> **Problem statement**: What you write must be the listing below in full, word for word, minus its pictures.

> **Material to process**:
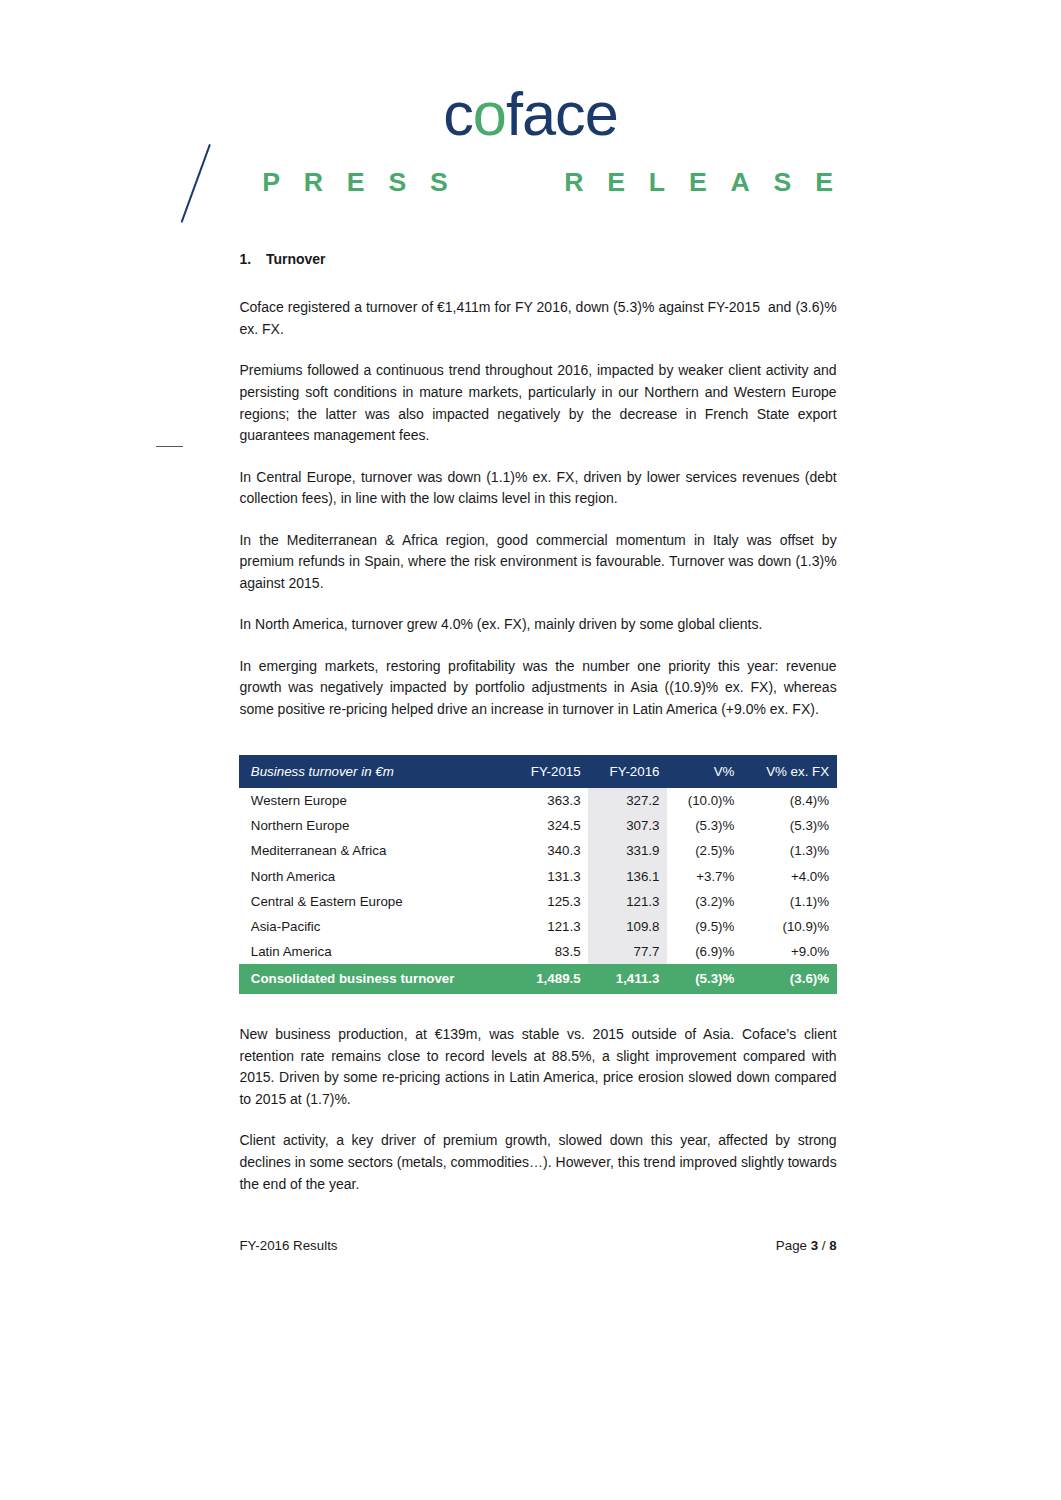coface
PRESS RELEASE
1. Turnover
Coface registered a turnover of €1,411m for FY 2016, down (5.3)% against FY-2015 and (3.6)% ex. FX.
Premiums followed a continuous trend throughout 2016, impacted by weaker client activity and persisting soft conditions in mature markets, particularly in our Northern and Western Europe regions; the latter was also impacted negatively by the decrease in French State export guarantees management fees.
In Central Europe, turnover was down (1.1)% ex. FX, driven by lower services revenues (debt collection fees), in line with the low claims level in this region.
In the Mediterranean & Africa region, good commercial momentum in Italy was offset by premium refunds in Spain, where the risk environment is favourable. Turnover was down (1.3)% against 2015.
In North America, turnover grew 4.0% (ex. FX), mainly driven by some global clients.
In emerging markets, restoring profitability was the number one priority this year: revenue growth was negatively impacted by portfolio adjustments in Asia ((10.9)% ex. FX), whereas some positive re-pricing helped drive an increase in turnover in Latin America (+9.0% ex. FX).
| Business turnover in €m | FY-2015 | FY-2016 | V% | V% ex. FX |
| --- | --- | --- | --- | --- |
| Western Europe | 363.3 | 327.2 | (10.0)% | (8.4)% |
| Northern Europe | 324.5 | 307.3 | (5.3)% | (5.3)% |
| Mediterranean & Africa | 340.3 | 331.9 | (2.5)% | (1.3)% |
| North America | 131.3 | 136.1 | +3.7% | +4.0% |
| Central & Eastern Europe | 125.3 | 121.3 | (3.2)% | (1.1)% |
| Asia-Pacific | 121.3 | 109.8 | (9.5)% | (10.9)% |
| Latin America | 83.5 | 77.7 | (6.9)% | +9.0% |
| Consolidated business turnover | 1,489.5 | 1,411.3 | (5.3)% | (3.6)% |
New business production, at €139m, was stable vs. 2015 outside of Asia. Coface’s client retention rate remains close to record levels at 88.5%, a slight improvement compared with 2015. Driven by some re-pricing actions in Latin America, price erosion slowed down compared to 2015 at (1.7)%.
Client activity, a key driver of premium growth, slowed down this year, affected by strong declines in some sectors (metals, commodities…). However, this trend improved slightly towards the end of the year.
FY-2016 Results
Page 3 / 8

> **Solution for this task**:
coface
PRESS RELEASE
1. Turnover
Coface registered a turnover of €1,411m for FY 2016, down (5.3)% against FY-2015 and (3.6)% ex. FX.
Premiums followed a continuous trend throughout 2016, impacted by weaker client activity and persisting soft conditions in mature markets, particularly in our Northern and Western Europe regions; the latter was also impacted negatively by the decrease in French State export guarantees management fees.
In Central Europe, turnover was down (1.1)% ex. FX, driven by lower services revenues (debt collection fees), in line with the low claims level in this region.
In the Mediterranean & Africa region, good commercial momentum in Italy was offset by premium refunds in Spain, where the risk environment is favourable. Turnover was down (1.3)% against 2015.
In North America, turnover grew 4.0% (ex. FX), mainly driven by some global clients.
In emerging markets, restoring profitability was the number one priority this year: revenue growth was negatively impacted by portfolio adjustments in Asia ((10.9)% ex. FX), whereas some positive re-pricing helped drive an increase in turnover in Latin America (+9.0% ex. FX).
| Business turnover in €m | FY-2015 | FY-2016 | V% | V% ex. FX |
| --- | --- | --- | --- | --- |
| Western Europe | 363.3 | 327.2 | (10.0)% | (8.4)% |
| Northern Europe | 324.5 | 307.3 | (5.3)% | (5.3)% |
| Mediterranean & Africa | 340.3 | 331.9 | (2.5)% | (1.3)% |
| North America | 131.3 | 136.1 | +3.7% | +4.0% |
| Central & Eastern Europe | 125.3 | 121.3 | (3.2)% | (1.1)% |
| Asia-Pacific | 121.3 | 109.8 | (9.5)% | (10.9)% |
| Latin America | 83.5 | 77.7 | (6.9)% | +9.0% |
| Consolidated business turnover | 1,489.5 | 1,411.3 | (5.3)% | (3.6)% |
New business production, at €139m, was stable vs. 2015 outside of Asia. Coface’s client retention rate remains close to record levels at 88.5%, a slight improvement compared with 2015. Driven by some re-pricing actions in Latin America, price erosion slowed down compared to 2015 at (1.7)%.
Client activity, a key driver of premium growth, slowed down this year, affected by strong declines in some sectors (metals, commodities…). However, this trend improved slightly towards the end of the year.
FY-2016 Results
Page 3 / 8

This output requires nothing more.